Nearly two-thirds of U.S. households (64 percent) won’t be able to maintain their standard of living in retirement because of the cost of long-term care, even if they’re spending $3,500 a year on a comprehensive long-term care insurance policy, according to a study released earlier this month by the Center for Retirement Research at Boston College.
Even tapping into home equity often doesn’t help. Researchers found that 65 percent of households that use a reverse mortgage to pay for long-term care costs would still be unable to live as well in retirement as they had previously.
Retirees who don’t have long-term care costs aren’t much better off, the researchers found. A whopping 44 percent of households were still projected to face a lower standard of living in retirement, even when people worked to age 65 and annuitized their financial assets for a steady stream of income.
“Because the costs of long-term care insurance and other health expenditures are rising and the income system is contracting, these latest findings raise major concerns about the retirement security” of Americans, said Alicia Munnell, director of the Center for Retirement Research.
And it may only get worse. Munnell said the share of households that will be unable to maintain their standard of living in retirement increases dramatically with each subsequent generation. The center found that 52 percent of boomers born between 1948 and 1954 are at risk of being financially unprepared for retirement, compared with 64 percent of boomers born between 1955 and 1964, and 71 percent of Gen X-ers born between 1965 and 1974.
Americans are already getting the gloomy message.
In a separate survey by the nonprofit Employee Benefit Research Institute, only 13 percent of adults—a record low—said they were very confident that they’ll be able to afford a comfortable lifestyle during their retirement years. That’s down from 18 percent in 2008 and 27 percent in 2007, according to the survey released April 14.
Current retirees aren’t feeling any more positive. Only 20 percent told the institute they are very confident that they will have financial security throughout their remaining years, a decline from 29 percent in 2008 and 41 percent in 2007.

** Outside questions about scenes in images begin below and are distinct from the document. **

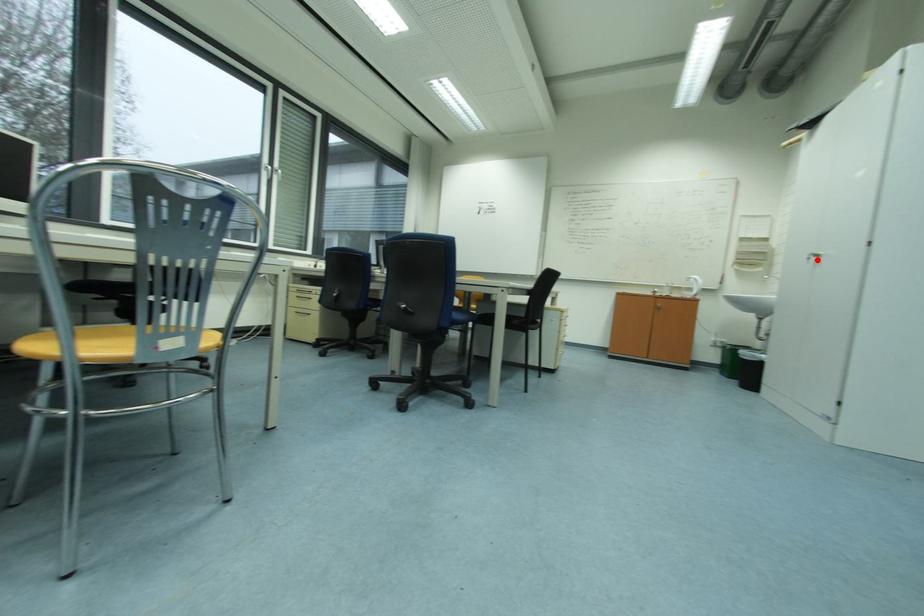
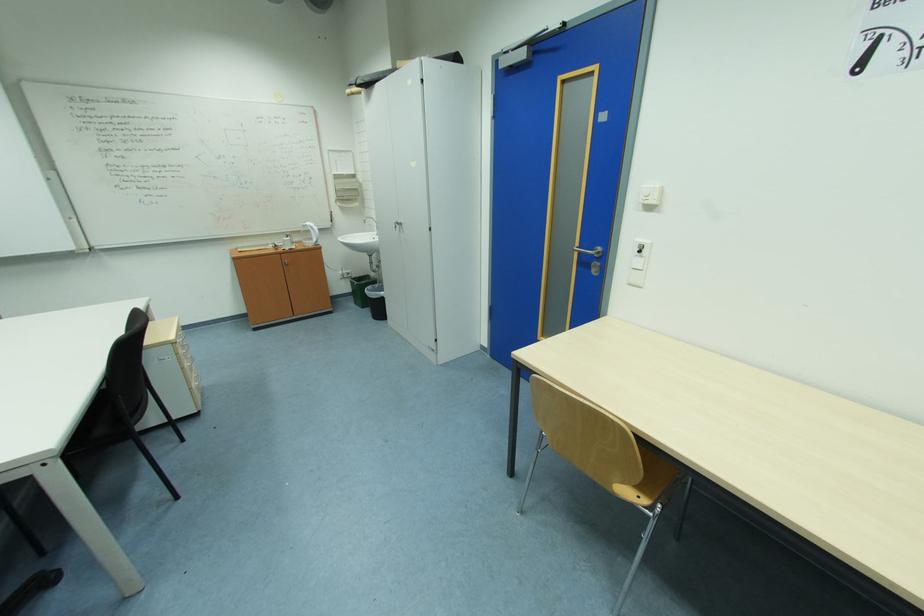
The point at the highlighted location is marked in the first image. Where is the corresponding point in the second image?

(403, 228)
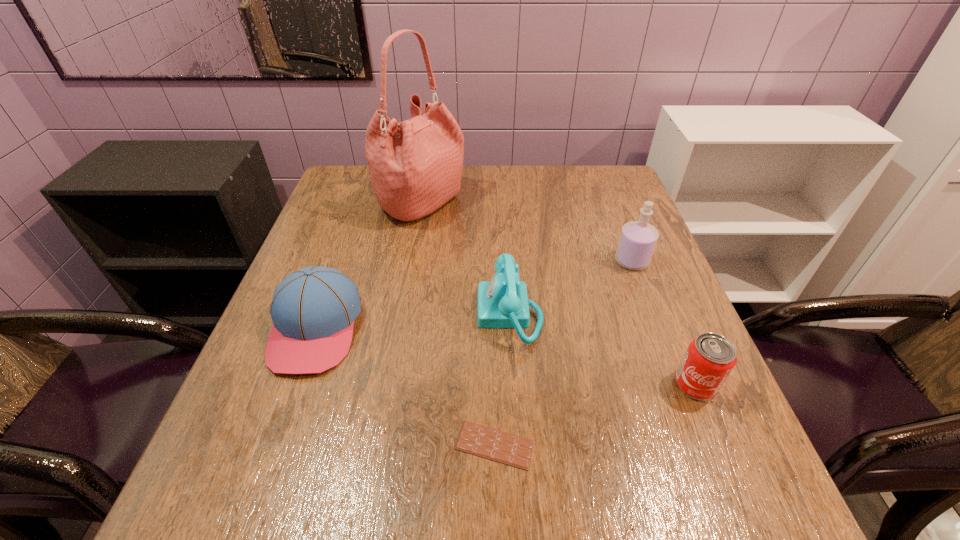
This screenshot has height=540, width=960. I want to click on the tallest object, so click(x=415, y=166).

You are a GUI agent. You are given a task and a screenshot of the screen. Output one action in this format:
    pyautogui.click(x=<x>, y=<y>)
    Task: Click on the handbag
    The height and width of the screenshot is (540, 960).
    Given the screenshot: What is the action you would take?
    pyautogui.click(x=415, y=166)

This screenshot has width=960, height=540. Find the location of `the fifth shortest object`. the fifth shortest object is located at coordinates (638, 239).

Where is `the second farthest object`? The width and height of the screenshot is (960, 540). the second farthest object is located at coordinates (638, 239).

The image size is (960, 540). Identify the location of baseball cap. (313, 309).

At what (x,y) coordinates should I click in order to perform the action: click on telephone. Please return your answer as a coordinate pair (x, y). The width and height of the screenshot is (960, 540). Looking at the image, I should click on (502, 302).

Find the location of `can`. can is located at coordinates (709, 359).

The image size is (960, 540). I want to click on the nearest object, so click(492, 444).

The width and height of the screenshot is (960, 540). Identify the location of the shortest object. (492, 444).

The height and width of the screenshot is (540, 960). I want to click on free region located on the right of the farthest object, so click(536, 204).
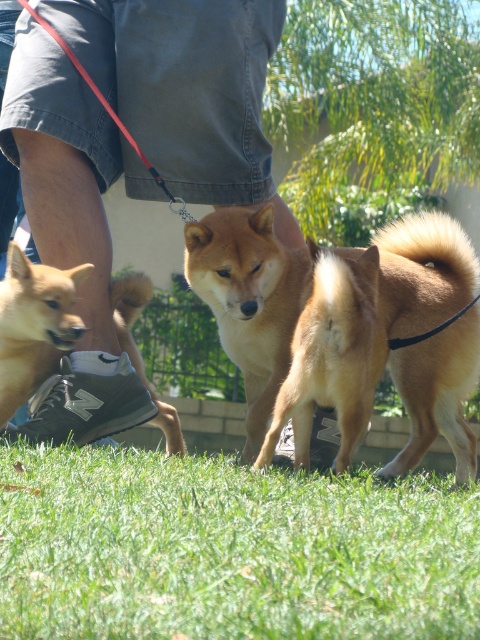
You are a photographer trying to capture a group photo of the golden fur dog at center and the gray denim shorts at lower left. If you want to ensure both subjects are in focus, what is the minimum distance you need to set your camera lens to?

The gray denim shorts at lower left is 31.66 inches from the golden fur dog at center. To ensure both are in focus, the camera lens should be set to a distance that covers this separation, so the minimum focus distance should be at least half of 31.66 inches, approximately 15.83 inches.

Consider the image. You are standing on the green grass at lower center and want to reach the golden fur dog at center. Is the area you are standing on smaller than the area where the golden fur dog is located?

The green grass at lower center occupies less space than the golden fur dog at center, so yes, the area you are standing on is smaller than where the golden fur dog is located.

You are standing in the scene and want to step onto the green grass at lower center. Which direction should you move relative to the gray denim shorts at lower left?

The green grass at lower center is to the right of the gray denim shorts at lower left, so you should move to the right of the gray denim shorts at lower left to step onto the green grass at lower center.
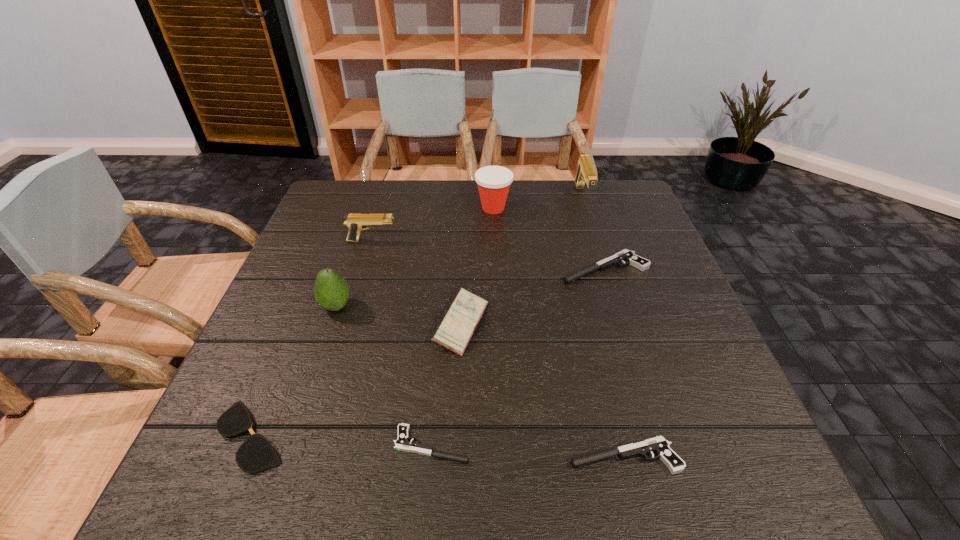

Workers mostly cited economic uncertainty, inflation and the cost of living as reasons they’re losing confidence about retiring comfortably. Job losses, pay cuts, a decline in retirement savings and an increase in debt also contributed to their anxiety.
Many workers are already taking steps to shore up their finances. Among those who doubt they’ll be able to secure a comfortable retirement, 81 percent say they’re reducing their expenses, 43 percent say they’re changing the way they invest their money and 38 percent say they plan to work more hours or take a second job.
Among people participating in a workplace retirement savings plan, 72 percent maintained their contributions during last year’s down market and 18 percent increased them. The rest decreased their contributions.
Looking ahead, 28 percent say they plan to retire later to increase their retirement security. And 72 percent say they expect to supplement their income by working in retirement.